Document section:
#####
# How to Transfer Canadian Class 1 License to Australia QLD Class HC heavy truck licens



## Koula (Nov 7, 2011)

I'd like to transfer my Canadian Class 1 license to an Australian QLD Class HC Heavy truck license. Some colleagues were able to easily do this by going to the Dept. Transport counter. Some were successful and some were rejected. The rejected ones think it depends on the mood of the agent at the counter. 

Questions:

Is there some secret to this? 
Are there any registries that are known for more flexibility? For instance in Brisbane vs. Maroochydore? 
Can anyone report on successfully doing this?
Did you need to pass another medical?
Did you need to do another test? (drivers and/or theory?)

(For the purposes of this topic the Canadian term "Registry" is referring to the Australian equivalent, "Department of Transport and Mains Roads Customer Service Centre")


----------



## Guest (Jan 11, 2014)

You cant. Anyone who says they did is lying or didnt do it in Queensland, the law doesnt allow it. 

Transferring to a Queensland licence | Transport and motoring | Queensland Government


----------



## Koula (Nov 7, 2011)

That is an insufficient answer, as it doesn't address the fact that the system allows for flexibility (fact based through empirical evidence) perhaps through human error, but what I'm trying to find out is if that flexibility is based on some very specific criteria. Thanks anyways for your answer. Looking forward to hearing from someone with tangible experience regarding this matter.


----------



## Guest (Jan 12, 2014)

Insufficent answer, how is directing you to the law not sufficent. Australia is not a developing country where counter officals can be bribed. Nor is there any leway or flexability in the federal and state laws, they are what they are just as they are in canada. 

You really are quite offensive.


----------
#####
Data extract:
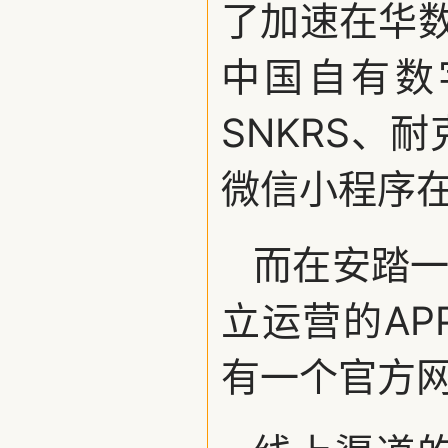
了加速在华
中国自有数字
SNKRS、耐
微信小程序
而在安踏一
立运营的A
有一个官方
#####
Required actions:
• A. Answer these questions from the license transfer thread, one per line:
(i) In Koula's first post, what counter did some colleagues go to in order to transfer their licenses?
(ii) Which Queensland license class does Koula want to transfer to?
(iii) In the Guest post dated Jan 12, 2014, what kind of country does the Guest say Australia is not?
• B. Reproduce the part of the license transfer thread that begins at the words "(For the purposes" and stops after the words "doesnt allow it.".
The rows come from a different source than the license transfer thread.

Written answers:
• A.
(i) The Dept. Transport counter.
(ii) Class HC, a heavy truck license.
(iii) A developing country where counter officials can be bribed.

• B.
(For the purposes of this topic the Canadian term "Registry" is referring to the Australian equivalent, "Department of Transport and Mains Roads Customer Service Centre")


----------



## Guest (Jan 11, 2014)

You cant. Anyone who says they did is lying or didnt do it in Queensland, the law doesnt allow it.